Mbah Qodim “Dahulu leluhur kita melakukan sesuatu PASTI ada sumber ajarannya, namun dengan terputusnya sanad mengakibatkan banyak yang melakukan namun tanpa tahu dasar dalilnya, lebih lagi ke zaman sekarang semakin menjadi topik perbedaan, semua merasa saling menilai apa yang mereka pelajari adalah yang paling benar, hmmm padahal agama mulya ini ROHMATAN LIL ‘ALAMIN, di dalam perjalanan syi’ar Rosullullah yang dihiasi oleh banyaknya peperangan, Muharram terpilih sebagai bulan yang di Mulyakan oleh Allah SWT, bahkan pada Bulan ini saat itu para Muslimin di HARAMKAN untuk berperang selama satu bulan penuh dan di bulan lainnya diperbolehkan untuk angkat senjata bahkan di bulan Ramadhan sekalipun, leluhur kita mengenal kata Suro yang berasal dari sebutan di tanggal 10, yaitu hari As-Syura, mungkin saja SURO lebih cepat mereka ingat dari pada Asy Suro sehingga kata suro lebih terkenal di kalangan leluhur kita”.

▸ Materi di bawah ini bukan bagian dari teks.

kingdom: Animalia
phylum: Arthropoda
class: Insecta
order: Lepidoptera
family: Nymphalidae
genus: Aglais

Pak RW “Terus kok digunakan untuk nyuci pusaka dan tapa brata mbah?”
Mbah Qodim “Hmmm dikarenakan satu bulan penuh itu tidak ada perang maka maka para sahabat dan muslimin pada zaman itu memanfaatkannya waktu yang ada untuk lebih mengkusyukan ibadah mereka yang tersita karena peperangan lalu leluhur kita mengaplikasikannya dengan tapa brata, lebih khusuk mengheningkan cipta di bulan ini, pada bulan ini juga para sahabat dan muslimin memanfaatkan waktu yang ada untuk membersihkan, mendandani dan mengasah serta memberikan perawatam ekstra lebih untuk pedang dan tombak mereka, semua bertujuan agar bulan esoknya senjata mereka siap di gunakan kembali untuk berperang, nah mungkin karena para ulama dahulu tidak detil menerangkan hal tersebut maka leluhur kita yang melakukan hal tersebutpun tidak menjelaskan secara rinci kegiatan tersebut, yang terjadi sekarang ini deh hehehhe banyak yang bilang bulan untuk nyuci keris hehhee”.
Wargapun mantuk mantuk sambil berusaha ikut tersenyum
Pak RT “Jadi boleh nih mbah nyuci keris pada bulan ini?”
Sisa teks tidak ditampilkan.